At the trial court level, the Chancery Court had found, at summary judgment and as a matter of law, that a foreclosure sale price ranging between 88% and 91% of the Defendants’ highest alleged value was not “materially less.”  On appeal, the Court agreed, explaining that the legislative history and goals of the new statute clearly indicated that a foreclosure bid price at 89% of the highest property value was not “materially less.”  (The Court actually went a step further, based on a prior decision, and found that 86% would suffice.)

The matter was appropriate for decision at the summary judgment stage, because, even accepting the Defendants’ facts as true, the foreclosure sale price was still 89% of the Defendants’ highest values and, thus, was not “materially less” than fair market value under Tenn. Code Ann. §35-5- 118(c).

Here are my two take-aways from this decision:

  1. A foreclosure bid of 86% is going to withstand this defense, so tell your bank clients to bid at least 86% of the highest alleged value (whether that be your appraisal, the defendant’s appraisal, or the tax card value).
  2. Under the right facts, a creditor can prevail over a §35-5-118(c) defense at the summary judgment stage.  The first time I saw this statute, my greatest concern wasn’t that my client would win or lose on this argument, but, instead, that this statute created a factual issue that would cause delay and require a trial (and, thus, I couldn’t prevail on a motion for summary judgment). This case shows that you can win such a motion.

This opinion is creditor-friendly, but not overly so. Keep in mind, a bank conducting a foreclosure must still bid at least 86% of a property’s highest value.

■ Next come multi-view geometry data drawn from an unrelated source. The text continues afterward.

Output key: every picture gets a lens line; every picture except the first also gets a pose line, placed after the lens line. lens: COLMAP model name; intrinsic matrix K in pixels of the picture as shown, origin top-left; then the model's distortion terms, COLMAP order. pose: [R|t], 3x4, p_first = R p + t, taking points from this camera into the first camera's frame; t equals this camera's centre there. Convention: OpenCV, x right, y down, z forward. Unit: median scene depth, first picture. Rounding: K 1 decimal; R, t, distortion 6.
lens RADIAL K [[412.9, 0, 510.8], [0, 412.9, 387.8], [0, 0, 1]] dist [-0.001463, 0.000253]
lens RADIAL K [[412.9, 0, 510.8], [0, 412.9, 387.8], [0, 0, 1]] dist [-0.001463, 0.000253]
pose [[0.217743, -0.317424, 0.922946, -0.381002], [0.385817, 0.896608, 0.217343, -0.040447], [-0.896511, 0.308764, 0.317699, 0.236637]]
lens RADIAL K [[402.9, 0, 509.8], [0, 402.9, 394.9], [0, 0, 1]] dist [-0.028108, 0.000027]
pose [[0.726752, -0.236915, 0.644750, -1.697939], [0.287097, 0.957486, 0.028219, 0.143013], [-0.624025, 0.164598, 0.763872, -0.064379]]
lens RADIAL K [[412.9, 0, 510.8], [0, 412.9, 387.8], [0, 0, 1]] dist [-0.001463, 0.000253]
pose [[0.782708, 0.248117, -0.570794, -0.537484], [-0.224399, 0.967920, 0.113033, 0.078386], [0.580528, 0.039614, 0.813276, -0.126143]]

Taking into account costs of the foreclosure, the costs of “owning” property, and other administrative costs associated with foreclosure, I question whether we’ll see a later opinion on different facts that affirms a lower percentage (65%-75%).

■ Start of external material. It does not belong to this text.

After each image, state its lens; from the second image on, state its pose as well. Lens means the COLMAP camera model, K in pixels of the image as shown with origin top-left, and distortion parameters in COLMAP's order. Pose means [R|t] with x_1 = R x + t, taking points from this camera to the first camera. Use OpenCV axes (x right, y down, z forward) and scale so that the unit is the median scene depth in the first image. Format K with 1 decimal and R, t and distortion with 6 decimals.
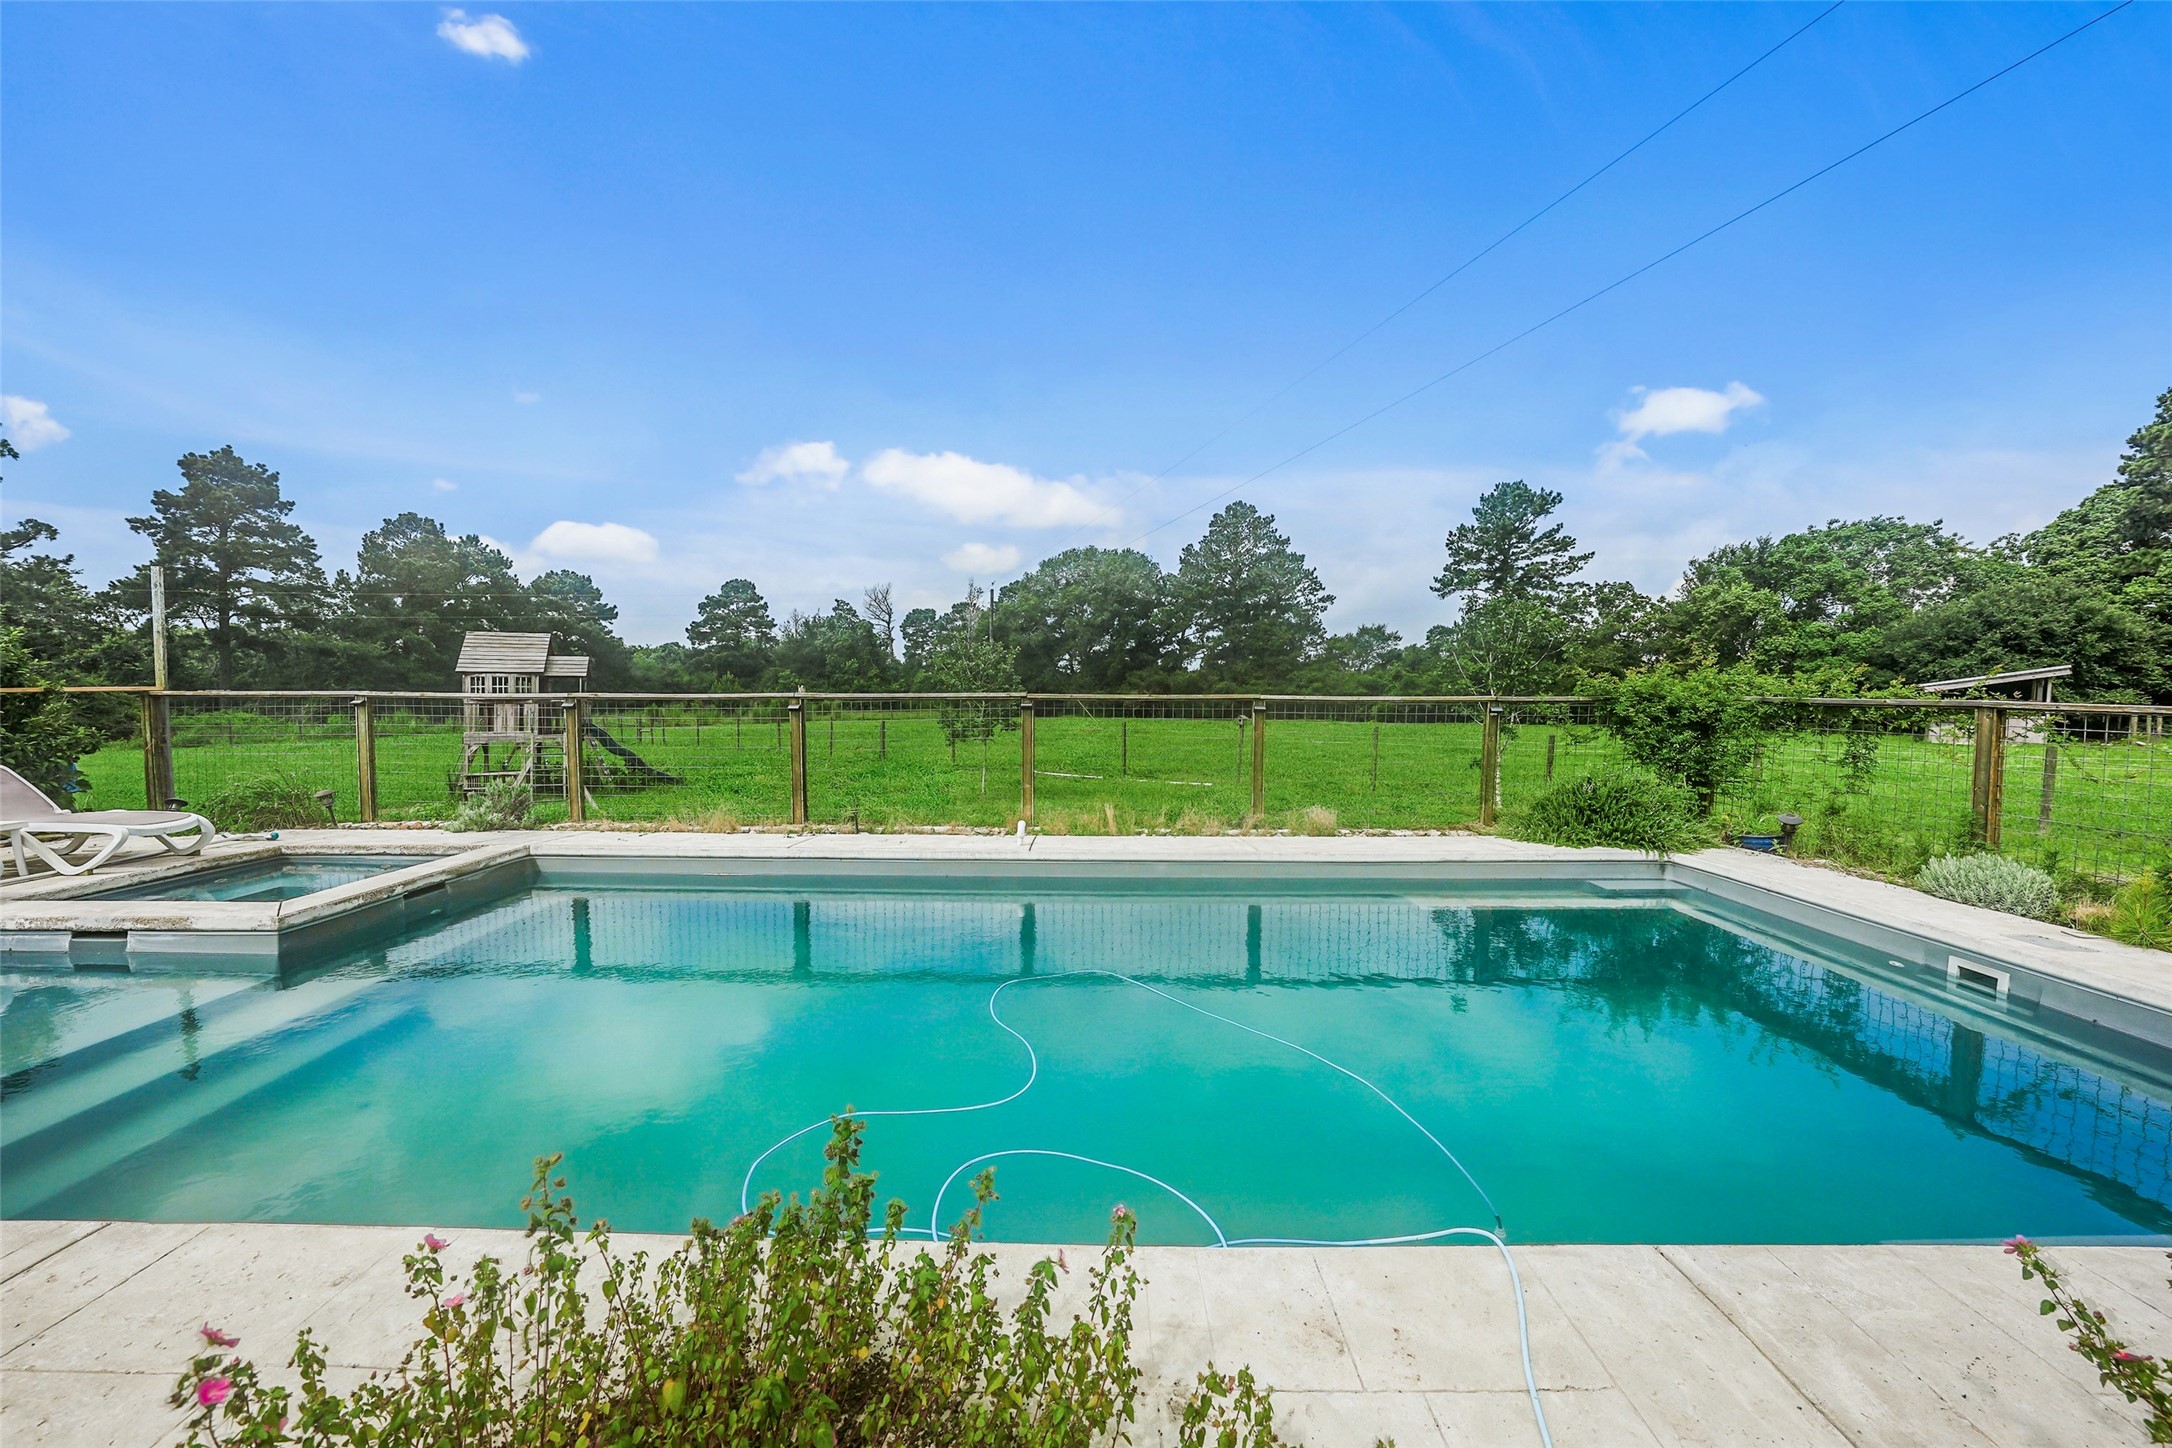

Read the Davidson County General Sessions Court Local Rules Before You Go There

Many lawyers (or pro se) litigants are uncomfortable in Davidson County General Sessions Court (where the jurisdiction/amounts at issue are below $25,000, with some exceptions).  Justice moves really fast in small claims court, and that’s the general complaint, that the 50-100 cases on each docket make practice there difficult.

That having been said, before you step into that fast paced world, take a moment to read the Davidson County General Sessions Court Local Rules.

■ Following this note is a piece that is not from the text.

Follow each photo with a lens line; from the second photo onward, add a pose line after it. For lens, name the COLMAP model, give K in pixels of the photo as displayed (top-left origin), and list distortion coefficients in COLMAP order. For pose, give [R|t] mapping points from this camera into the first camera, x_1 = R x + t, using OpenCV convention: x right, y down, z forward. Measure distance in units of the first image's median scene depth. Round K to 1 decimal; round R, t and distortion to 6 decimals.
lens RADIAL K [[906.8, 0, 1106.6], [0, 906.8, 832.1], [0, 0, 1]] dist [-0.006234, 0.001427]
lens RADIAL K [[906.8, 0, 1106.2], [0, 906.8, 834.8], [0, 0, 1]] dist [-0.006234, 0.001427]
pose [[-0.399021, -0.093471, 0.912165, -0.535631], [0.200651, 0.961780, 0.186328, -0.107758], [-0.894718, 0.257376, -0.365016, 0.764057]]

Those Local Rules have answers to the following issues that come up every day:

  1. Do I need a lawyer to represent me in General Sessions?  A person can represent himself, but a non-attorney “will not be permitted to represent anyone other than him or herself in the General Sessions Courts.” See Rule 2.01. This means that a non-lawyer cannot appear and defend a case for a corporation or other business entity.
  2. Can I get a continuance on the first court date setting? Maybe. “In civil actions the Court may liberally grant a continuance on the first setting of a case or on the first setting after an indefinite continuance.” See Rule 5.01.  But, you should always call the other side and tell them you want or plan on asking for a continuance. See my # 4 advice from last year.
  3. Can cases be continued “indefinitely”?  No.  You have one year to resolve the case, and you only get three continuances. Rules 6.01 and 6.02.
  4. If I’m the Plaintiff and I don’t show, what happens to my case?  “When a case is dismissed without a trial for want of prosecution, said dismissal shall be without prejudice to either party’s right to re-file.” Rule 4.01.

That’s just a sampling of the 4 most common “rules” that everybody cites, but not everybody knows where to find the rules. If you have a sticky issue in small claims court (or if you don’t go there much), be sure to read the Local Rules before you go.

One final piece of advice: There aren’t enough elevators for the crowds that show up for Court. To be sure get into the courtroom on time, get there at least thirty minutes early for your docket.